I'm trying to run cross validation on my data set. The data appears to be clean, but then when I try to run it, some of my data gets replaced by NaNs. I'm not sure why. Has anybody seen this before?
y, X = np.ravel(df_test['labels']), df_test[['variation', 'length', 'tempo']]
X_train, X_test, y_train, y_test = cv.train_test_split(X,y,test_size=.30, random_state=4444)
This is what my X data looked like before KFolds:
variation length tempo
0 0.005144 1183.148118 135.999178
1 0.002595 720.165442 117.453835
2 0.008146 397.500952 112.347147
3 0.005367 1109.819501 172.265625
4 0.001631 509.931973 135.999178
5 0.001620 560.365714 151.999081
6 0.002513 763.377778 107.666016
7 0.009262 502.083628 99.384014
8 0.000610 500.017052 143.554688
9 0.000733 269.001723 117.453835
My Y data looks like this:
array([ True, False, False, True, True, True, True, False, True, False], dtype=bool)
Now when I try to do the cross val:
kf = KFold(X_train.shape[0], n_folds=4, shuffle=True)

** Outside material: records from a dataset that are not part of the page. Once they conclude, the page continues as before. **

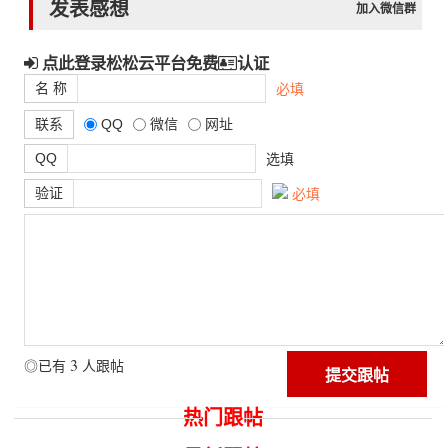
发表感想
加入微信群
点此登录松松云平台免费
认证
名 称
必填
联系
QQ
微信
网址
QQ
选填
验证
必填
3
◎已有
人跟帖
热门跟帖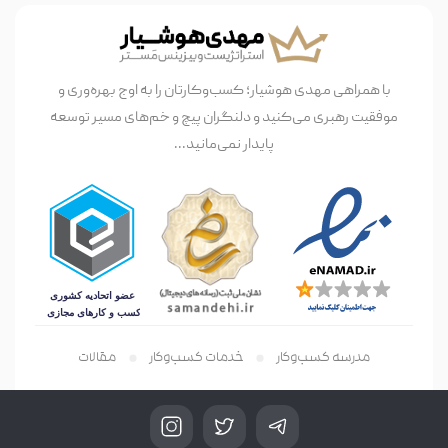
با همراهی مهدی هوشیار؛ کسب‌وکارتان را به اوج بهره‌وری و
موفقیت رهبری می‌کنید و دلنگران پیچ و خم‌های مسیر توسعه
پایدار نمی‌مانید...
مدرسه کسب‌وکار
خدمات کسب‌وکار
مقالات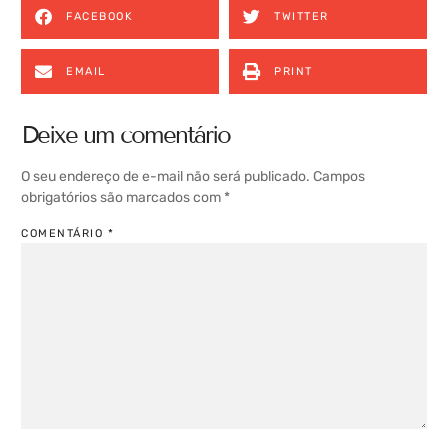
FACEBOOK
TWITTER
EMAIL
PRINT
Deixe um comentário
O seu endereço de e-mail não será publicado.
Campos
obrigatórios são marcados com
*
COMENTÁRIO
*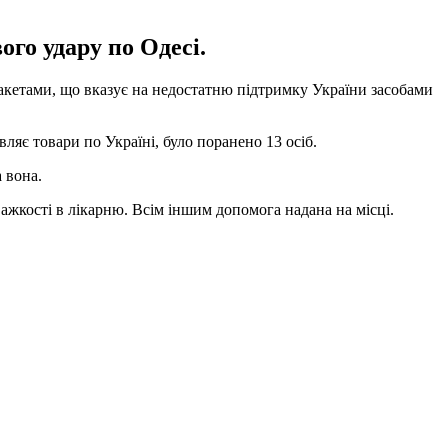
ого удару по Одесі.
акетами, що вказує на недостатню підтримку України засобами
ляє товари по Україні, було поранено 13 осіб.
а вона.
ажкості в лікарню. Всім іншим допомога надана на місці.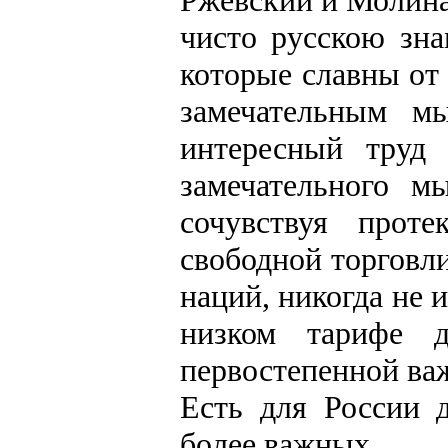
Ржевский и Молина
чисто русскою зна
которые славны от
замечательным м
интересный труд 
замечательного м
сочувствуя прот
свободной торговли
наций, никогда не 
низком тарифе 
первостепенной ва
Есть для России 
более важных.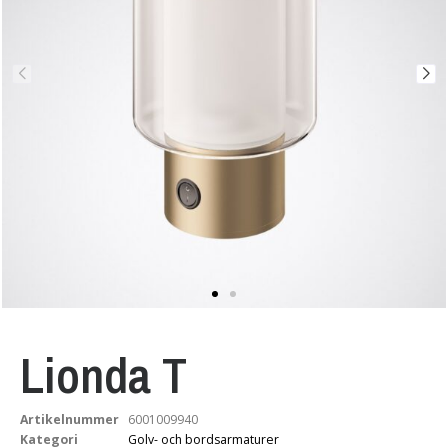
Lionda T
Artikelnummer
6001009940
Kategori
Golv- och bordsarmaturer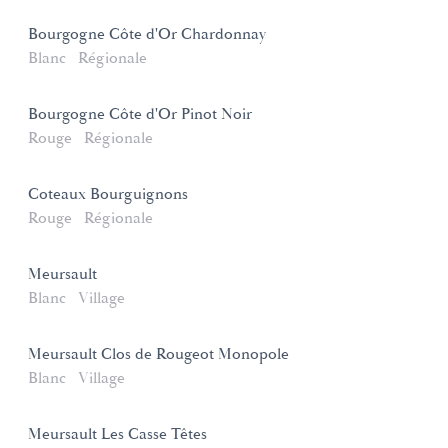
Bourgogne Côte d'Or Chardonnay
Blanc
Régionale
Bourgogne Côte d'Or Pinot Noir
Rouge
Régionale
Coteaux Bourguignons
Rouge
Régionale
Meursault
Blanc
Village
Meursault Clos de Rougeot Monopole
Blanc
Village
Meursault Les Casse Têtes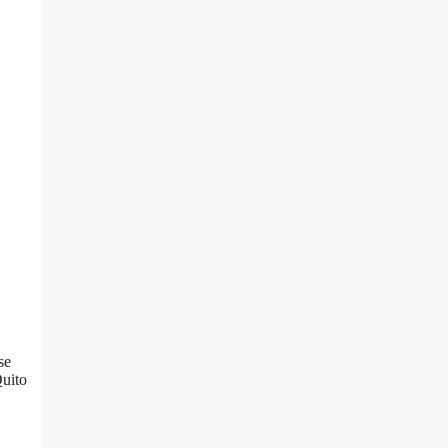
se
Quito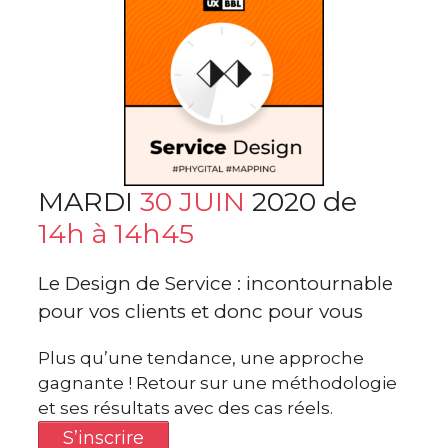
MARDI
30 JUIN
2020 de
14h à 14h45
Le Design de Service : incontournable
pour vos clients et donc pour vous
Plus qu’une tendance, une approche
gagnante ! Retour sur une méthodologie
et ses résultats avec des cas réels.
S’inscrire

for train_index, val_index in kf:
cv_train_x = X_train.ix[train_index]
cv_val_x = X_train.ix[val_index]
cv_train_y = y_train[train_index]
cv_val_y = y_train[val_index]
print cv_train_x
logreg = LogisticRegression(C = .01)
logreg.fit(cv_train_x, cv_train_y)
pred = logreg.predict(cv_val_x)
print accuracy_score(cv_val_y, pred)
When I try to run this, I error out with the below error, so I add the print statement.
ValueError: Input contains NaN, infinity or a value too large for dtype('float64').
In my print statement, this is what it printed, some data became NaNs.
variation length tempo
0 NaN NaN NaN
1 NaN NaN NaN
2 0.008146 397.500952 112.347147
3 0.005367 1109.819501 172.265625
4 0.001631 509.931973 135.999178
I'm sure I'm doing something wrong, any ideas? As always, thank you so much!